There’s no issue with creating paperwork in your business under MTD for Income Tax’s rules.
The proviso is that the data will either have to already be in your digital accounting records (e.g. you’re printing an invoice for posting out from within your accounting software), or you’ll need to transfer the details to your digital accounting records as soon as possible.
One thing is certain: using a modern accounting software solution will ensure your accounting records are being kept digitally in any event, even if you or your clients/customers still have a need for paperwork.
13. Can a sole trader deregister from MTD for Income Tax?
It’s not yet known if sole traders will be able to remove themselves from MTD for Income Tax should their income fall below £10,000.
Nor is it known if sole traders will be able to voluntarily make use of MTD for Income Tax if their income is below £10,000.
Final thoughts (and bonus steps) on MTD for Income Tax for sole traders
Although MTD for Income Tax might seem a distance away, you need to start planning now.
Consider the following steps:
1. Are you mandated for MTD for Income Tax?
It’s simple to work out, as mentioned above: take your income from any sole trader business(es), plus any rental income from property you own. If this is above £10,000, you’ll need to register for and use MTD for Income Tax.

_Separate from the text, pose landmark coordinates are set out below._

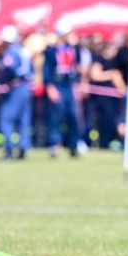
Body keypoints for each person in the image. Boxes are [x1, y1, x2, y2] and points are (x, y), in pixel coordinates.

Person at [44, 26, 84, 158]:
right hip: (57, 84)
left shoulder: (74, 49)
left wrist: (77, 85)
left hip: (69, 85)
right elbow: (47, 70)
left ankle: (73, 145)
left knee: (73, 115)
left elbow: (76, 69)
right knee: (56, 116)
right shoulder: (51, 51)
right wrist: (50, 87)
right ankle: (54, 144)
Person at [0, 26, 33, 160]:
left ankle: (9, 149)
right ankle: (23, 147)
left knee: (6, 119)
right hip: (26, 87)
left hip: (15, 88)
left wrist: (4, 81)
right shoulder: (23, 50)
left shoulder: (10, 52)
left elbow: (11, 69)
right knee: (23, 119)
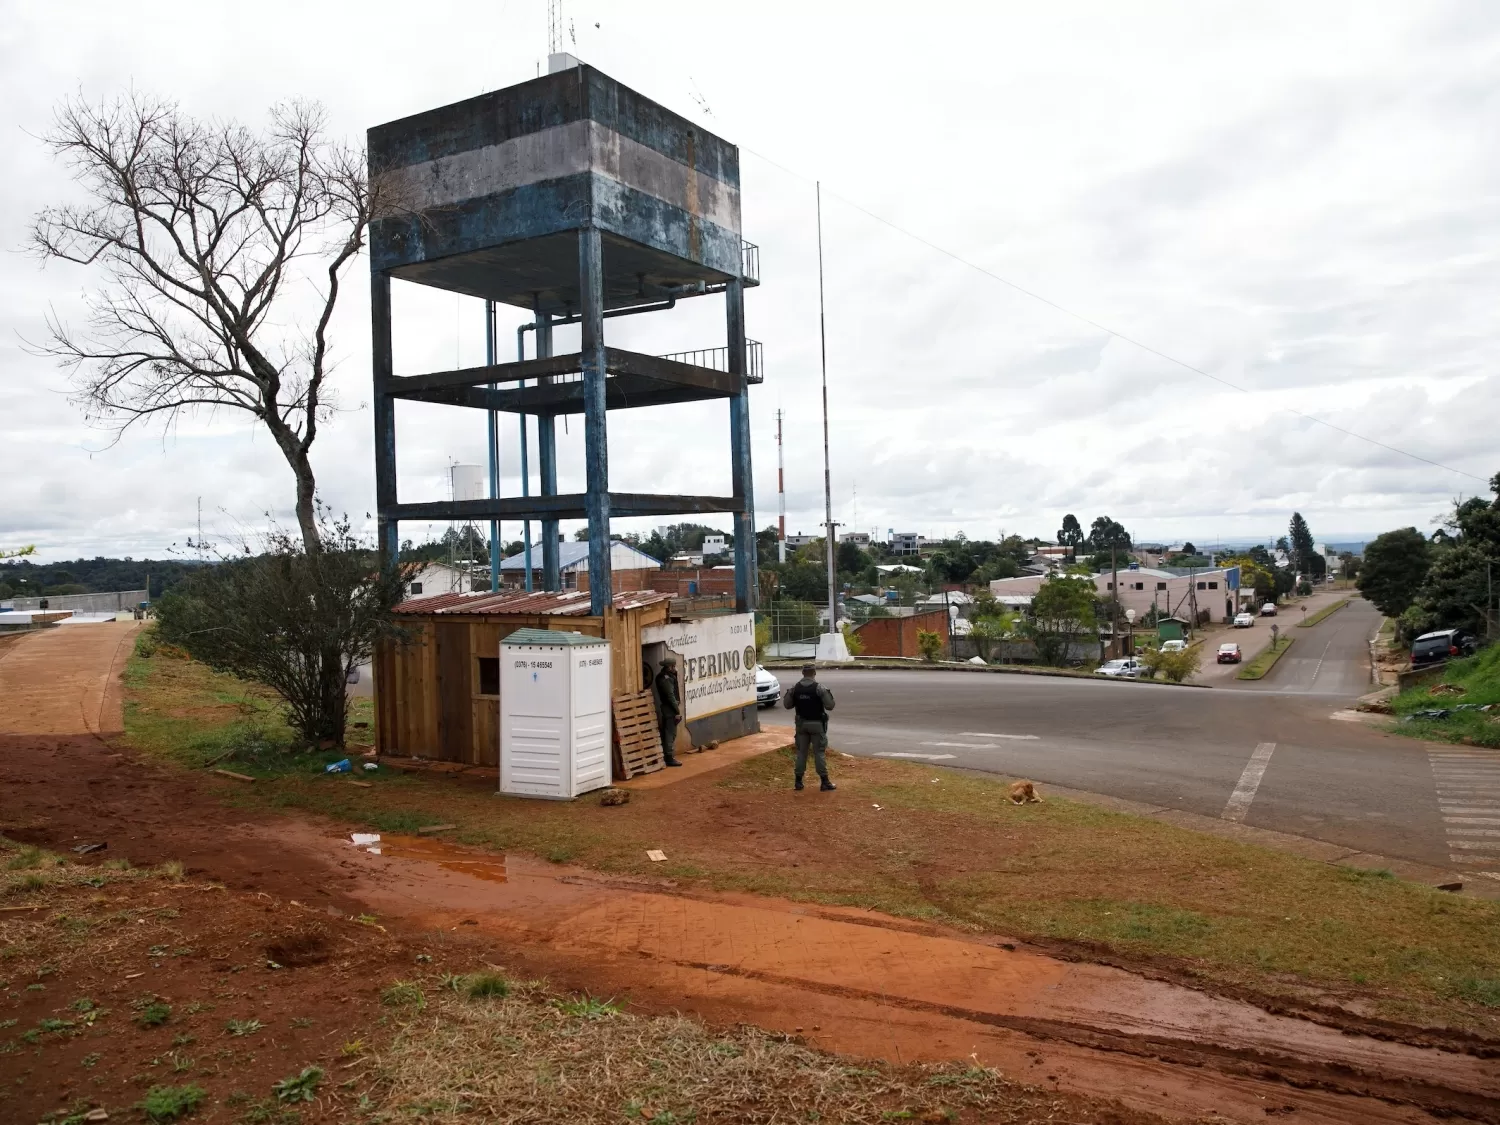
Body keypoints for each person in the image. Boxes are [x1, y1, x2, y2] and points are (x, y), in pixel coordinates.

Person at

It’s not yet clear how HMRC will require sole traders to work out whether their income is above £10,000 but it’ll probably be based on the previous Self Assessment return.
Similarly, a sole trader or landlord won’t need to use MTD for Income Tax until they pass the £10,000 threshold within a Self Assessment return they submit.

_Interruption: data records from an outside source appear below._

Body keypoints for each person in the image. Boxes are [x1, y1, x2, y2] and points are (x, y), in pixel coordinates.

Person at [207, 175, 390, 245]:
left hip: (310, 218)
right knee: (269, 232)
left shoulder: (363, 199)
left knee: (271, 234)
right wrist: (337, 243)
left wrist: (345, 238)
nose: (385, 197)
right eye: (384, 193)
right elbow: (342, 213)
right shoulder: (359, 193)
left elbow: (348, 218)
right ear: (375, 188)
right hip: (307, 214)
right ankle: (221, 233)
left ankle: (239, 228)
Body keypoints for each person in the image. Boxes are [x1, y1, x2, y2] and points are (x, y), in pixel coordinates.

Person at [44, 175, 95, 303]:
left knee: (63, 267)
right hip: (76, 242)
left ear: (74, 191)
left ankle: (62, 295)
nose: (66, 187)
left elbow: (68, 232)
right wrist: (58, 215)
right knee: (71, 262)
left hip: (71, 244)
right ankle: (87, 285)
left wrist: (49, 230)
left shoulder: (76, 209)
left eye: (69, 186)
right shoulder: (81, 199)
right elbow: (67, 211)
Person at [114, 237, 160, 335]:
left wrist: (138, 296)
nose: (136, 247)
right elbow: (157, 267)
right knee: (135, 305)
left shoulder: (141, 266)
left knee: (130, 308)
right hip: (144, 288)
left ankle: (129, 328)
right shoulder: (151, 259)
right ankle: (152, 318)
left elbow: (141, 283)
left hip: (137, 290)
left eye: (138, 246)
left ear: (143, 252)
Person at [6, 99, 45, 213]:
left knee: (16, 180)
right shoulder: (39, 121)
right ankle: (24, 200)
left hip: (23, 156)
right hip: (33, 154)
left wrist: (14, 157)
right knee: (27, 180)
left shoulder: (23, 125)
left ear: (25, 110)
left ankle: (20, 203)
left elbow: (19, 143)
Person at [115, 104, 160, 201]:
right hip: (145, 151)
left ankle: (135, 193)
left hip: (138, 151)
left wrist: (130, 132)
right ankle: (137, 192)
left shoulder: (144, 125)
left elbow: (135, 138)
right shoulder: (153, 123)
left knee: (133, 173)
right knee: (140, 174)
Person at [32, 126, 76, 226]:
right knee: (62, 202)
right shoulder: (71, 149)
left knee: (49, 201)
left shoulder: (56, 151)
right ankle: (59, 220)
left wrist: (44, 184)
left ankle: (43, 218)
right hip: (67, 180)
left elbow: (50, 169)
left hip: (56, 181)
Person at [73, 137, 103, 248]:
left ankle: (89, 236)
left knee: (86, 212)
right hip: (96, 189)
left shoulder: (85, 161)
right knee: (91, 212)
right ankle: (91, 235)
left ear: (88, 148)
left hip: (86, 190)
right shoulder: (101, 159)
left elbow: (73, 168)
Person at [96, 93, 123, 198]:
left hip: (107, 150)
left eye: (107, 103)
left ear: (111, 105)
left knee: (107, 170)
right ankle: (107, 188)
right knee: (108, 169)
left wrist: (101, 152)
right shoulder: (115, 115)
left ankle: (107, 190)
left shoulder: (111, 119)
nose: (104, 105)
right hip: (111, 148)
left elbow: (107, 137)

2. Work out your digital start date(s) for MTD for Income Tax
This will be the same as your first accounting period that begins on or after 6 April 2023. If you follow the tax year for your business, as many sole traders do, your digital start date will be 6 April 2023.
3. If you have more than one business, adjust the accounting periods so they all align
This will mean you can submit updates in one fell swoop, rather than having to cope with the admin load of having to do so individually across the months for each business.
Speak to your accountant if you need help doing this.
4. Plan to register for MTD for Income Tax well ahead of this date
It’s not yet clear if there will be limitations on how soon before your digital start date you’ll be able to apply. We should know more closer to the time.
You can register for the MTD for Income Tax pilot right now but software support is currently limited and registration is just for those who have a single sole trader business.
5. Look at your business admin. How much of it is compatible with MTD for Income Tax’s requirements?
For example, how much paperwork do you continue to rely upon?
Even spreadsheets might present issues when it comes to MTD for Income Tax – think deleting entries accidentally, mistyping, overwriting the contents of a cell, plus the need to make those quarterly updates, EOPS and final declarations.
6. Start your digitisation process as soon as possible
To avoid admin overload, you shouldn’t aim to introduce a new accounting system at the same time as MTD for Income Tax is mandated for your business(es). Instead, aim to be up and running with your new accounting solution well ahead of time.
Doing so as soon as possible will put you in the best position and give you a chance to firmly establish new working practices.
In addition, you should speak to your accountant, if you have one, to get advice and see what changes they’re planning and implementing.
If you use cloud accounting software, the good news is you almost certainly already meet the required criteria for digital record-keeping – and feature updates for EOPS and the final declaration are likely to arrive well in time for the MTD for Income Tax mandation date.
If so, it’s possible all you’ll need to do for the 2023/24 tax year is use the features that exist within your accounting software.
However, if you use spreadsheets, paper or a desktop accounting software package for your accounting, you’ll need to start making preparations earlier.
Switching to a cloud accounting package should be done sooner rather than later because that’ll give you time to become at ease with improved accounting processes ahead of the MTD for Income Tax start date.